Not only is Taiwan pressing for World Trade Organization membership, but the Taiwanese military has been waiting for Washington to give it the green light on a range of new weapons purchases. Topping Taiwan´s wish list is a small fleet of warships equipped with sophisticated anti-missile systems that could give the tiny island a fighting chance against Beijing´s rocket-laden ships and coastlines. Ironically, Taiwan is also requesting P-3 Orion anti-submarine planes similar to the EP-3 that China forced into a crash landing.
But Taiwan needed the new hardware and America needed a new China policy long before China´s cloned MiG-21 slammed into the American EP-3. China is in the midst of the greatest military buildup on earth. In fact, just last month, China announced a staggering 17.7 percent increase in military spending. This follows a 314 percent increase over the last decade.
The crippled and compromised hulk of the U.S. plane sitting on Hainan island gives us a glimpse of what China wants to do with this new military--intimidate its neighbors in the short-term and challenge America in the long-term.

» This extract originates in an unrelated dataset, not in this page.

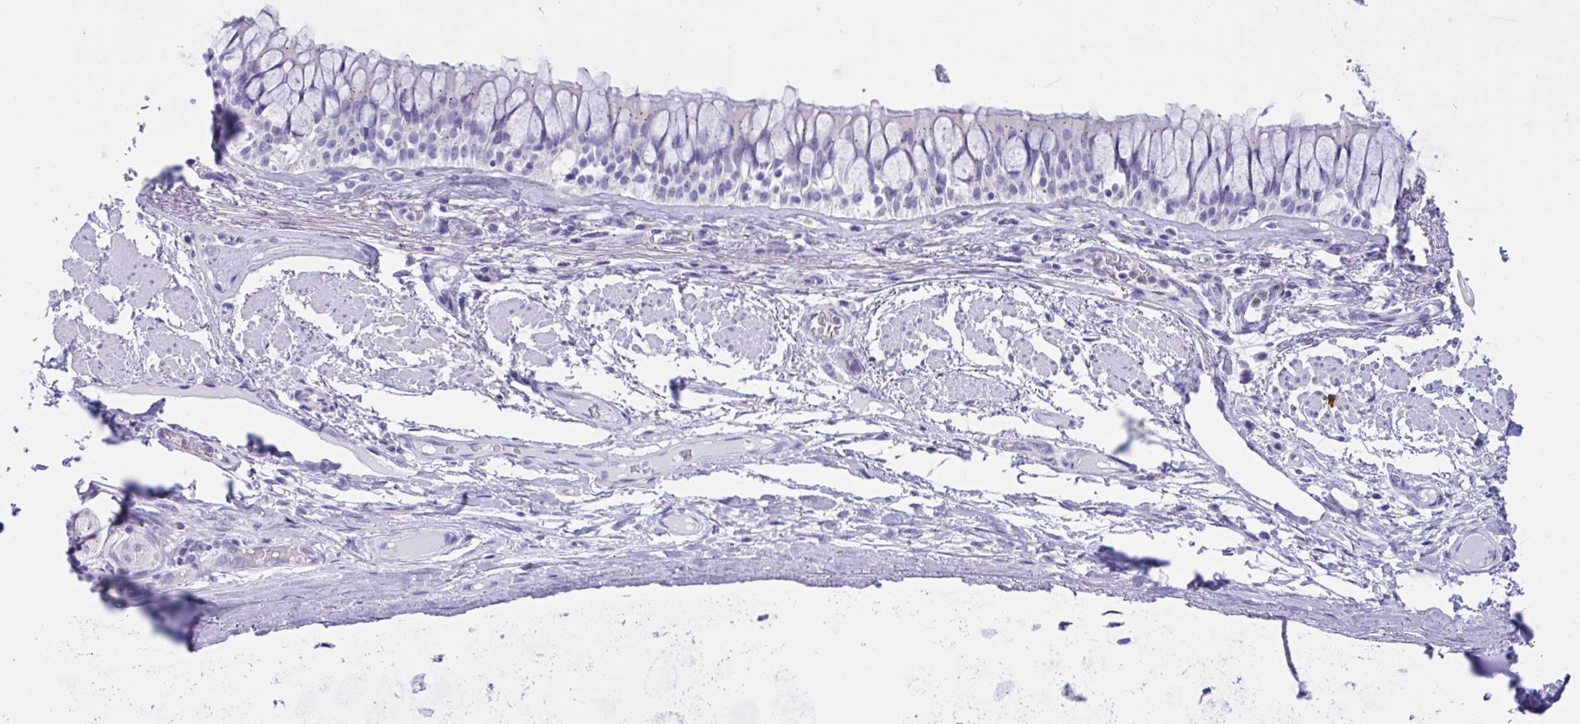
{"staining": {"intensity": "negative", "quantity": "none", "location": "none"}, "tissue": "soft tissue", "cell_type": "Fibroblasts", "image_type": "normal", "snomed": [{"axis": "morphology", "description": "Normal tissue, NOS"}, {"axis": "topography", "description": "Cartilage tissue"}, {"axis": "topography", "description": "Bronchus"}], "caption": "DAB (3,3'-diaminobenzidine) immunohistochemical staining of unremarkable human soft tissue reveals no significant expression in fibroblasts. Nuclei are stained in blue.", "gene": "RNASE3", "patient": {"sex": "male", "age": 64}}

As a Pentagon report for Congress warned last year, "China´s resolve to employ military force should not be discounted." And history shows why:
In the 1950s, China seized Tibet, invaded Korea and bombed the Taiwanese islands of Quemoy and Matsu. In the 1960s, it turned west, attacking India, and north, invading the Soviet Union. In the 1970s, China gobbled up the Paracel Islands and invaded Vietnam. In the 1980s, Beijing invaded India for a second time and took Vietnam´s Spratly Islands.

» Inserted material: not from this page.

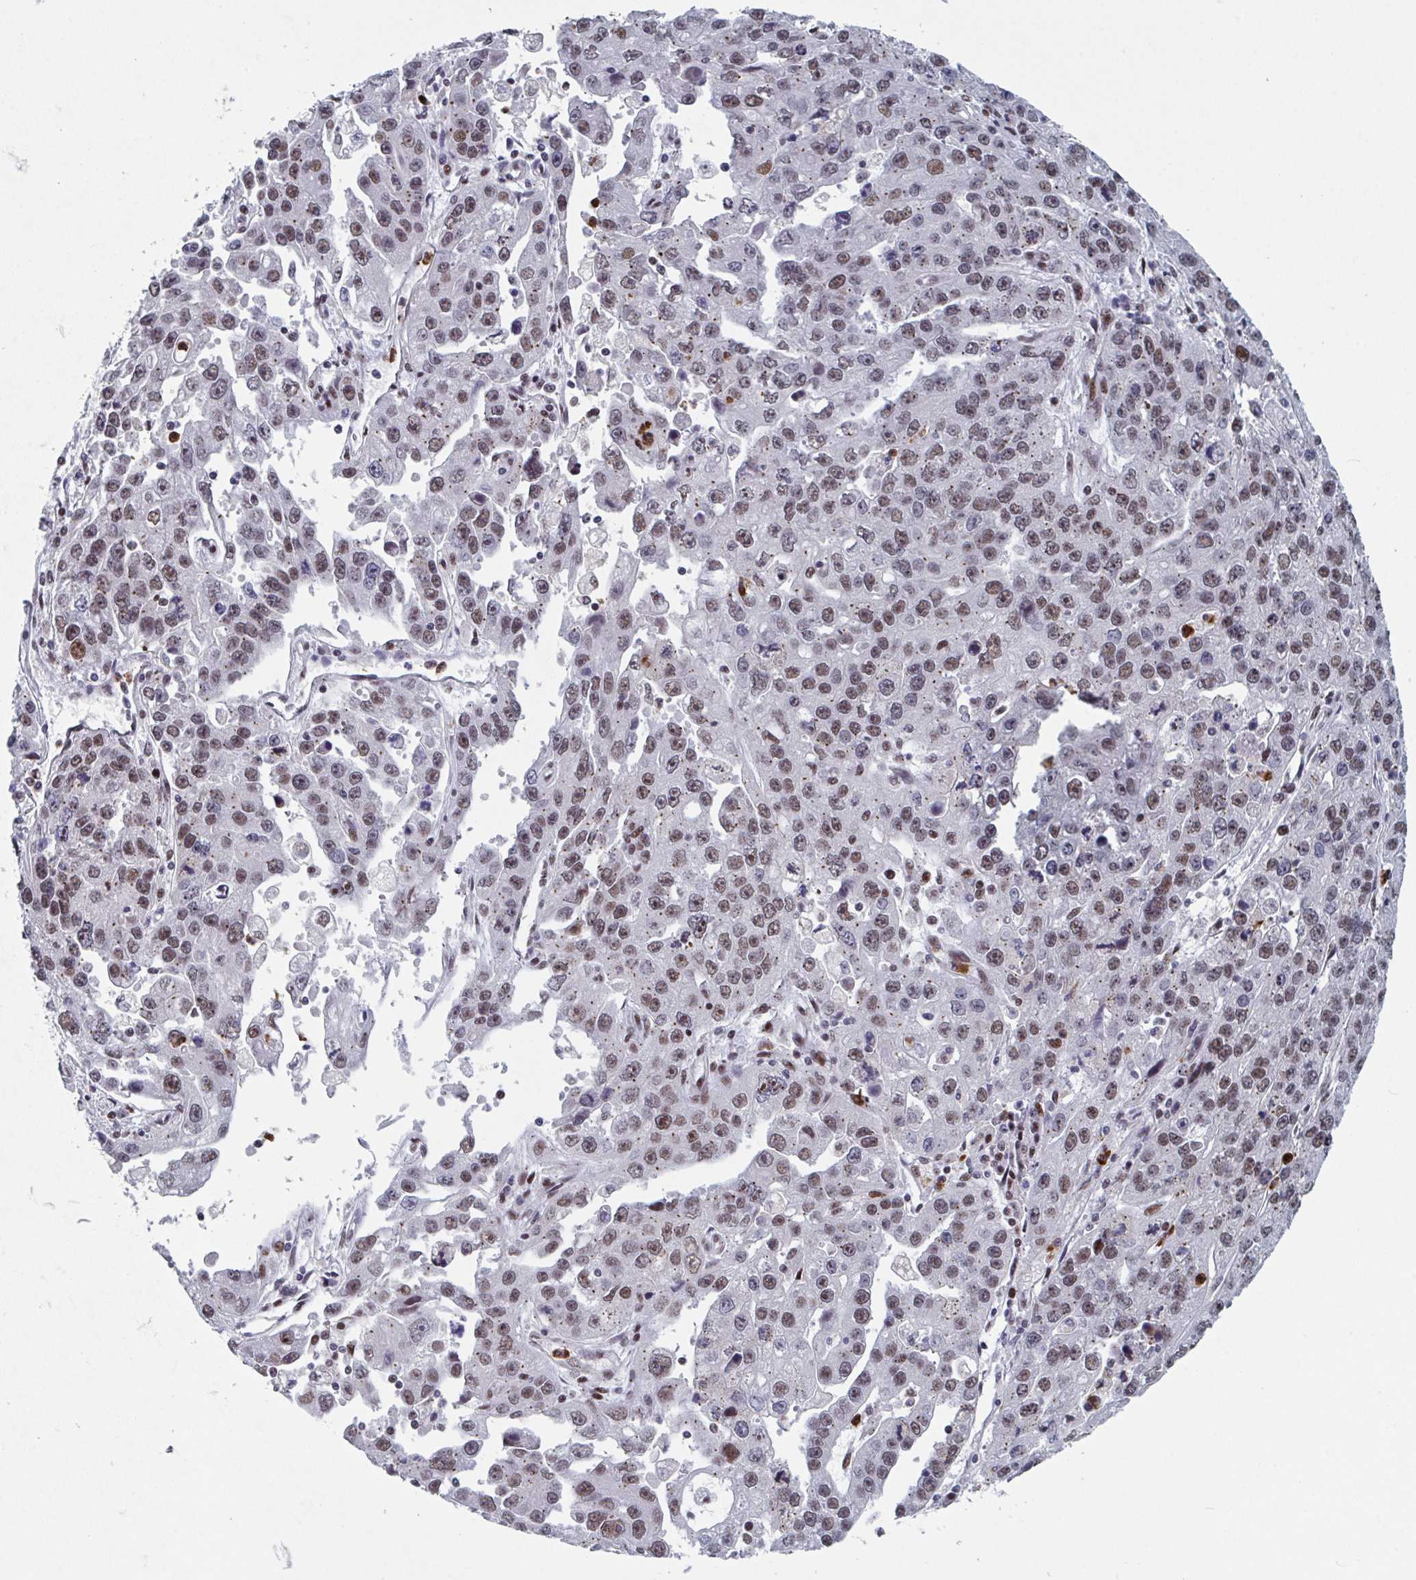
{"staining": {"intensity": "moderate", "quantity": "25%-75%", "location": "nuclear"}, "tissue": "endometrial cancer", "cell_type": "Tumor cells", "image_type": "cancer", "snomed": [{"axis": "morphology", "description": "Adenocarcinoma, NOS"}, {"axis": "topography", "description": "Uterus"}], "caption": "The image reveals immunohistochemical staining of adenocarcinoma (endometrial). There is moderate nuclear expression is appreciated in approximately 25%-75% of tumor cells.", "gene": "RNF212", "patient": {"sex": "female", "age": 62}}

And in the 1990s, amid the most open period of U.S.-China trade in 60 years, Beijing swung its military sights back to Taiwan with waves of missile tests that effectively blockaded the democratic island, a fusillade of demands that invoked memories of Austria´s pre-World War I ultimatums on Serbia and a nuclear-tipped warning for America.
China is carving out an empire of its own, and its leaders are in no mood to ask Washington for permission. They may not want war, but as Churchill surmised of Stalin and his henchmen, "they want the fruits of war and the indefinite expansion of their power." Echoing Churchill, the Pentagon concluded that China seeks nothing less than to become the pre-eminent power in the region.
We´ve been here before. Three times in the last century alone, empires emerged that threatened America´s very existence. It wasn´t trade bills or wishful thinking that staved off those empires. In one form or another, it was conflict.
The nature of the conflict we will wage against China is still largely up to us--but only if we learn from history.
Appeasing bullies or buying them off with trade deals never keeps the peace. It failed in the 1930s, and it will fail in the 2000s. But as Churchill concluded after a lifetime of struggle against dictators, strength and resolve seldom fail.
"There is nothing they admire so much as strength," he said of the Soviets at the beginning of the first Cold War. The same could be said of the men who control Beijing today.
China and America are rapidly nearing a crossroads in history. War is not inevitable, but neither is peace. Whether or not Beijing chooses to follow the path taken by yesterday´s empires is something over which we have little control. But whether we stand by like an addict´s enablers and walk them down that path is still our choice.
It shouldn´t be a difficult one to make. A second Cold War is preferable to another shooting war in Asia.